You can also add Python repositories with the option repos
in the [python-repos]
scope.
[python-repos]
repos = ["https://your/repo/here"]
Indexes are assumed to have a nested structure (like http://pypi.org/simple), whereas repos are flat lists of packages.
Tip: Set up a virtual environment (optional)
While Pants itself doesn't need a virtualenv, it may be useful to create one for working with your tooling outside Pants, such as your IDE.
You can create a virtualenv using standard Python tooling—such as Python's builtin venv
module—along with running Pants to query for all of your Python requirements.
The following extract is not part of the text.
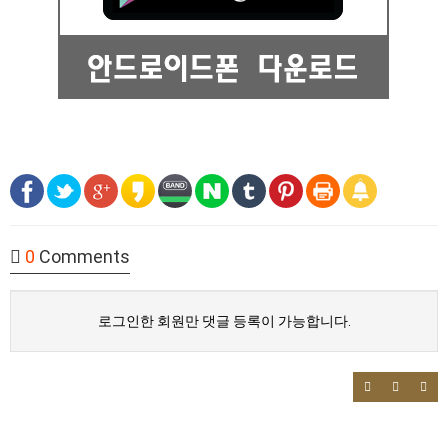
0
Comments
로그인한 회원만 댓글 등록이 가능합니다.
For example, this script will first create a venv, and then generate a constraints.txt
file to use as a lockfile.
#!/usr/bin/env bash
set -euo pipefail
# You can change these constants.
PYTHON_BIN=python3
VIRTUALENV=build-support/.venv
PIP="${VIRTUALENV}/bin/pip"
REQUIREMENTS_FILE=requirements.txt
CONSTRAINTS_FILE=constraints.txt
"${PYTHON_BIN}" -m venv "${VIRTUALENV}"
"${PIP}" install pip --upgrade
# Install all our requirements.txt, and also any 3rdparty
# dependencies specified outside requirements.txt, e.g. via a
# handwritten python_requirement_library target.
"${PIP}" install \
-r "${REQUIREMENTS_FILE}" \
-r <(./pants dependencies :: |
xargs ./pants filter --target-type=python_requirement |
xargs ./pants peek |
jq -r '.[]["requirements"][]')
echo "# Generated by build-support/generate_constraints.sh on $(date)" > "${CONSTRAINTS_FILE}"
"${PIP}" freeze --all >> "${CONSTRAINTS_FILE}"
(Note that this requires installing the tool jq.)
Unless the dependency was specified in requirements.txt
, Pants will only capture it if it is actually used by your code.